WHAT YOU HAVE TO DO: Transcribe each of the following records line by line, keeping every character unchanged.

────

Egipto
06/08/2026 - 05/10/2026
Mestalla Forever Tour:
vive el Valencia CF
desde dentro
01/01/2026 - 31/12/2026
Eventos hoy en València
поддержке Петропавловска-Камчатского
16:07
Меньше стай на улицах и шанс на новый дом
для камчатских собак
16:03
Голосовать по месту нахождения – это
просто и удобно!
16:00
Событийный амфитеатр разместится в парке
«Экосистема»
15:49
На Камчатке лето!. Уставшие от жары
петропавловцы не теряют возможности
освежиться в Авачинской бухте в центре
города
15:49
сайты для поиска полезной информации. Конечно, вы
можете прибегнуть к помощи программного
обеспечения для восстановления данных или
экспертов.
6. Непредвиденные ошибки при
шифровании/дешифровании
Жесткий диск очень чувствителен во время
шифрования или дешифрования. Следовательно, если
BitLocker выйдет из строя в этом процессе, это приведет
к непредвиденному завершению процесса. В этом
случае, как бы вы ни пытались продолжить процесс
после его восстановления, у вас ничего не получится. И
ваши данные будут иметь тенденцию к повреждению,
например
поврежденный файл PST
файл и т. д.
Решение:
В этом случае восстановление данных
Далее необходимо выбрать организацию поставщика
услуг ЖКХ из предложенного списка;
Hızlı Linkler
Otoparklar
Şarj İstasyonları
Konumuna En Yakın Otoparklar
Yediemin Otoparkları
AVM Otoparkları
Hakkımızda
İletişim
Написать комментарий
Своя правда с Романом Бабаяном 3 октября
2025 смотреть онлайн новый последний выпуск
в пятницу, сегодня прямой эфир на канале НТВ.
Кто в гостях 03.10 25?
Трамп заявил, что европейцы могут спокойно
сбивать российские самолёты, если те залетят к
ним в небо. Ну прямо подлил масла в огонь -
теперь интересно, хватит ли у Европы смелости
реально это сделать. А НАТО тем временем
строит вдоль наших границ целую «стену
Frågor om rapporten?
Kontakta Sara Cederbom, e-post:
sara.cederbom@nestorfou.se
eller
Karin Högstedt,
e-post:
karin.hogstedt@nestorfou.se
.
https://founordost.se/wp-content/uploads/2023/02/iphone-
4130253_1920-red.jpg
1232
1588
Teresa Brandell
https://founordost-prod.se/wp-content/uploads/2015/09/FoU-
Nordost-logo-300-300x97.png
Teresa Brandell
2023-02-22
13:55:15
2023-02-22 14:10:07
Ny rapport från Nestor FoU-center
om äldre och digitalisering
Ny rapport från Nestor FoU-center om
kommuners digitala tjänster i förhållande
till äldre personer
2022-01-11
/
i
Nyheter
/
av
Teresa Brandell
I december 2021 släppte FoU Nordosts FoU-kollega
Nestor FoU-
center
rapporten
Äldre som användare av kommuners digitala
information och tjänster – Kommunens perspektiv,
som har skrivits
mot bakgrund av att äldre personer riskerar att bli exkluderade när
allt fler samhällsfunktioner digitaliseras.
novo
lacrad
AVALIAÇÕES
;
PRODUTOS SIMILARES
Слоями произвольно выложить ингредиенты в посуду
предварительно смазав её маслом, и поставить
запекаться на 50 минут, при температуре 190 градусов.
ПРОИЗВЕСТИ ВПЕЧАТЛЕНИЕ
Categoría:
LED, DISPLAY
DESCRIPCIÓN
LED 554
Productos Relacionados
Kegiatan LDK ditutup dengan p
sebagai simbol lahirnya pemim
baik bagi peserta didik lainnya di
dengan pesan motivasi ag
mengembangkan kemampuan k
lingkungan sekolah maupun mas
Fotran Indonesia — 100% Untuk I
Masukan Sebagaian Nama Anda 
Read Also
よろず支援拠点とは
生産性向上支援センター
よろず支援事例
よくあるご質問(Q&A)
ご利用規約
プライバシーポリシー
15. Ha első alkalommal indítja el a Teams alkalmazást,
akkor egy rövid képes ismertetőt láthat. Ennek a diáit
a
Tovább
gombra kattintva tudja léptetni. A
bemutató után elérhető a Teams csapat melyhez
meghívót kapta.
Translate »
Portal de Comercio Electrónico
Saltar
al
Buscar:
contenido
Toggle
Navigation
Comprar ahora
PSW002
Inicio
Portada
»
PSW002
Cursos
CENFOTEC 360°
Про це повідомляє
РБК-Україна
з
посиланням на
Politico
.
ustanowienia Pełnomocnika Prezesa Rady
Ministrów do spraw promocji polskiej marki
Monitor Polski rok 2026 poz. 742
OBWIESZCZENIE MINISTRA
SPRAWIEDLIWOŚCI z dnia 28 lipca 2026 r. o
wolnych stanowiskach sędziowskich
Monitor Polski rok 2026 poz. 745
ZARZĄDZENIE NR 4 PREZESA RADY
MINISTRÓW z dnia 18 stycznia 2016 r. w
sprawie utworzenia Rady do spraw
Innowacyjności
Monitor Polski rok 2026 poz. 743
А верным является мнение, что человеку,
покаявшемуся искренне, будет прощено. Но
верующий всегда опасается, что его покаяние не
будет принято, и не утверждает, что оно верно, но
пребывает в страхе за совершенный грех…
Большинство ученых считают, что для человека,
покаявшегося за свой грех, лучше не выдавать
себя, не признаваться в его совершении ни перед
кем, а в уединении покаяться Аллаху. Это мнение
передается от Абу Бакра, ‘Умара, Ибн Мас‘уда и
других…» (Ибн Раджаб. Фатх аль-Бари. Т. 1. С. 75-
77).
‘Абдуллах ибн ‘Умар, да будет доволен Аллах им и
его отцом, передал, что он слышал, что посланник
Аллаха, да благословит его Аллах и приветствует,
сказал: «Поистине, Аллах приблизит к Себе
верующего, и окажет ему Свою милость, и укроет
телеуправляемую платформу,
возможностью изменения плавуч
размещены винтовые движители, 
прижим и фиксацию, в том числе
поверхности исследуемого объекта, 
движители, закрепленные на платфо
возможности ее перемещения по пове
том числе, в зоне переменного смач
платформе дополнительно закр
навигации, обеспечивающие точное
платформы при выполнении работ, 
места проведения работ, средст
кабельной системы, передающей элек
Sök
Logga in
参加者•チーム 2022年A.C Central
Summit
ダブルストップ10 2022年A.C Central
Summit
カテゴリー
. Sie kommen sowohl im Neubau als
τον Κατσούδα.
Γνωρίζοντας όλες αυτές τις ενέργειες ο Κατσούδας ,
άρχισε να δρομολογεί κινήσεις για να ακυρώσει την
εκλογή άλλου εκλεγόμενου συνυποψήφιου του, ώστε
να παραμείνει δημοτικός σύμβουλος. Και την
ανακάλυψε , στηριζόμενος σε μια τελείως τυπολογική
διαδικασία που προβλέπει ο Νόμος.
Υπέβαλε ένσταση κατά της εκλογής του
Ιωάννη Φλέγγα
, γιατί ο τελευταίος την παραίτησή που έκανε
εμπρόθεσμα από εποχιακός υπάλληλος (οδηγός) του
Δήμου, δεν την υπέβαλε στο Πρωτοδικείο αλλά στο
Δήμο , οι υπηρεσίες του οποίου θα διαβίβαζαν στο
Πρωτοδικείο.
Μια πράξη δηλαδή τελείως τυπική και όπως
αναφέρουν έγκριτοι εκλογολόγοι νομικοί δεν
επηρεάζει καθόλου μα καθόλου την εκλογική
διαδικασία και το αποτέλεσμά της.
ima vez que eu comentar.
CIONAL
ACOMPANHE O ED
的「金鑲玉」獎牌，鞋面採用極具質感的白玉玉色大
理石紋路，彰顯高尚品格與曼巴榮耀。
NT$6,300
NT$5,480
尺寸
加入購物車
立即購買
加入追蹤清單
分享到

────

EXERCISE ANSWER:
Egipto
06/08/2026 - 05/10/2026
Mestalla Forever Tour:
vive el Valencia CF
desde dentro
01/01/2026 - 31/12/2026
Eventos hoy en València
поддержке Петропавловска-Камчатского
16:07
Меньше стай на улицах и шанс на новый дом
для камчатских собак
16:03
Голосовать по месту нахождения – это
просто и удобно!
16:00
Событийный амфитеатр разместится в парке
«Экосистема»
15:49
На Камчатке лето!. Уставшие от жары
петропавловцы не теряют возможности
освежиться в Авачинской бухте в центре
города
15:49
сайты для поиска полезной информации. Конечно, вы
можете прибегнуть к помощи программного
обеспечения для восстановления данных или
экспертов.
6. Непредвиденные ошибки при
шифровании/дешифровании
Жесткий диск очень чувствителен во время
шифрования или дешифрования. Следовательно, если
BitLocker выйдет из строя в этом процессе, это приведет
к непредвиденному завершению процесса. В этом
случае, как бы вы ни пытались продолжить процесс
после его восстановления, у вас ничего не получится. И
ваши данные будут иметь тенденцию к повреждению,
например
поврежденный файл PST
файл и т. д.
Решение:
В этом случае восстановление данных
Далее необходимо выбрать организацию поставщика
услуг ЖКХ из предложенного списка;
Hızlı Linkler
Otoparklar
Şarj İstasyonları
Konumuna En Yakın Otoparklar
Yediemin Otoparkları
AVM Otoparkları
Hakkımızda
İletişim
Написать комментарий
Своя правда с Романом Бабаяном 3 октября
2025 смотреть онлайн новый последний выпуск
в пятницу, сегодня прямой эфир на канале НТВ.
Кто в гостях 03.10 25?
Трамп заявил, что европейцы могут спокойно
сбивать российские самолёты, если те залетят к
ним в небо. Ну прямо подлил масла в огонь -
теперь интересно, хватит ли у Европы смелости
реально это сделать. А НАТО тем временем
строит вдоль наших границ целую «стену
Frågor om rapporten?
Kontakta Sara Cederbom, e-post:
sara.cederbom@nestorfou.se
eller
Karin Högstedt,
e-post:
karin.hogstedt@nestorfou.se
.
https://founordost.se/wp-content/uploads/2023/02/iphone-
4130253_1920-red.jpg
1232
1588
Teresa Brandell
https://founordost-prod.se/wp-content/uploads/2015/09/FoU-
Nordost-logo-300-300x97.png
Teresa Brandell
2023-02-22
13:55:15
2023-02-22 14:10:07
Ny rapport från Nestor FoU-center
om äldre och digitalisering
Ny rapport från Nestor FoU-center om
kommuners digitala tjänster i förhållande
till äldre personer
2022-01-11
/
i
Nyheter
/
av
Teresa Brandell
I december 2021 släppte FoU Nordosts FoU-kollega
Nestor FoU-
center
rapporten
Äldre som användare av kommuners digitala
information och tjänster – Kommunens perspektiv,
som har skrivits
mot bakgrund av att äldre personer riskerar att bli exkluderade när
allt fler samhällsfunktioner digitaliseras.
novo
lacrad
AVALIAÇÕES
;
PRODUTOS SIMILARES
Слоями произвольно выложить ингредиенты в посуду
предварительно смазав её маслом, и поставить
запекаться на 50 минут, при температуре 190 градусов.
ПРОИЗВЕСТИ ВПЕЧАТЛЕНИЕ
Categoría:
LED, DISPLAY
DESCRIPCIÓN
LED 554
Productos Relacionados
Kegiatan LDK ditutup dengan p
sebagai simbol lahirnya pemim
baik bagi peserta didik lainnya di
dengan pesan motivasi ag
mengembangkan kemampuan k
lingkungan sekolah maupun mas
Fotran Indonesia — 100% Untuk I
Masukan Sebagaian Nama Anda 
Read Also
よろず支援拠点とは
生産性向上支援センター
よろず支援事例
よくあるご質問(Q&A)
ご利用規約
プライバシーポリシー
15. Ha első alkalommal indítja el a Teams alkalmazást,
akkor egy rövid képes ismertetőt láthat. Ennek a diáit
a
Tovább
gombra kattintva tudja léptetni. A
bemutató után elérhető a Teams csapat melyhez
meghívót kapta.
Translate »
Portal de Comercio Electrónico
Saltar
al
Buscar:
contenido
Toggle
Navigation
Comprar ahora
PSW002
Inicio
Portada
»
PSW002
Cursos
CENFOTEC 360°
Про це повідомляє
РБК-Україна
з
посиланням на
Politico
.
ustanowienia Pełnomocnika Prezesa Rady
Ministrów do spraw promocji polskiej marki
Monitor Polski rok 2026 poz. 742
OBWIESZCZENIE MINISTRA
SPRAWIEDLIWOŚCI z dnia 28 lipca 2026 r. o
wolnych stanowiskach sędziowskich
Monitor Polski rok 2026 poz. 745
ZARZĄDZENIE NR 4 PREZESA RADY
MINISTRÓW z dnia 18 stycznia 2016 r. w
sprawie utworzenia Rady do spraw
Innowacyjności
Monitor Polski rok 2026 poz. 743
А верным является мнение, что человеку,
покаявшемуся искренне, будет прощено. Но
верующий всегда опасается, что его покаяние не
будет принято, и не утверждает, что оно верно, но
пребывает в страхе за совершенный грех…
Большинство ученых считают, что для человека,
покаявшегося за свой грех, лучше не выдавать
себя, не признаваться в его совершении ни перед
кем, а в уединении покаяться Аллаху. Это мнение
передается от Абу Бакра, ‘Умара, Ибн Мас‘уда и
других…» (Ибн Раджаб. Фатх аль-Бари. Т. 1. С. 75-
77).
‘Абдуллах ибн ‘Умар, да будет доволен Аллах им и
его отцом, передал, что он слышал, что посланник
Аллаха, да благословит его Аллах и приветствует,
сказал: «Поистине, Аллах приблизит к Себе
верующего, и окажет ему Свою милость, и укроет
телеуправляемую платформу,
возможностью изменения плавуч
размещены винтовые движители, 
прижим и фиксацию, в том числе
поверхности исследуемого объекта, 
движители, закрепленные на платфо
возможности ее перемещения по пове
том числе, в зоне переменного смач
платформе дополнительно закр
навигации, обеспечивающие точное
платформы при выполнении работ, 
места проведения работ, средст
кабельной системы, передающей элек
Sök
Logga in
参加者•チーム 2022年A.C Central
Summit
ダブルストップ10 2022年A.C Central
Summit
カテゴリー
. Sie kommen sowohl im Neubau als
τον Κατσούδα.
Γνωρίζοντας όλες αυτές τις ενέργειες ο Κατσούδας ,
άρχισε να δρομολογεί κινήσεις για να ακυρώσει την
εκλογή άλλου εκλεγόμενου συνυποψήφιου του, ώστε
να παραμείνει δημοτικός σύμβουλος. Και την
ανακάλυψε , στηριζόμενος σε μια τελείως τυπολογική
διαδικασία που προβλέπει ο Νόμος.
Υπέβαλε ένσταση κατά της εκλογής του
Ιωάννη Φλέγγα
, γιατί ο τελευταίος την παραίτησή που έκανε
εμπρόθεσμα από εποχιακός υπάλληλος (οδηγός) του
Δήμου, δεν την υπέβαλε στο Πρωτοδικείο αλλά στο
Δήμο , οι υπηρεσίες του οποίου θα διαβίβαζαν στο
Πρωτοδικείο.
Μια πράξη δηλαδή τελείως τυπική και όπως
αναφέρουν έγκριτοι εκλογολόγοι νομικοί δεν
επηρεάζει καθόλου μα καθόλου την εκλογική
διαδικασία και το αποτέλεσμά της.
ima vez que eu comentar.
CIONAL
ACOMPANHE O ED
的「金鑲玉」獎牌，鞋面採用極具質感的白玉玉色大
理石紋路，彰顯高尚品格與曼巴榮耀。
NT$6,300
NT$5,480
尺寸
加入購物車
立即購買
加入追蹤清單
分享到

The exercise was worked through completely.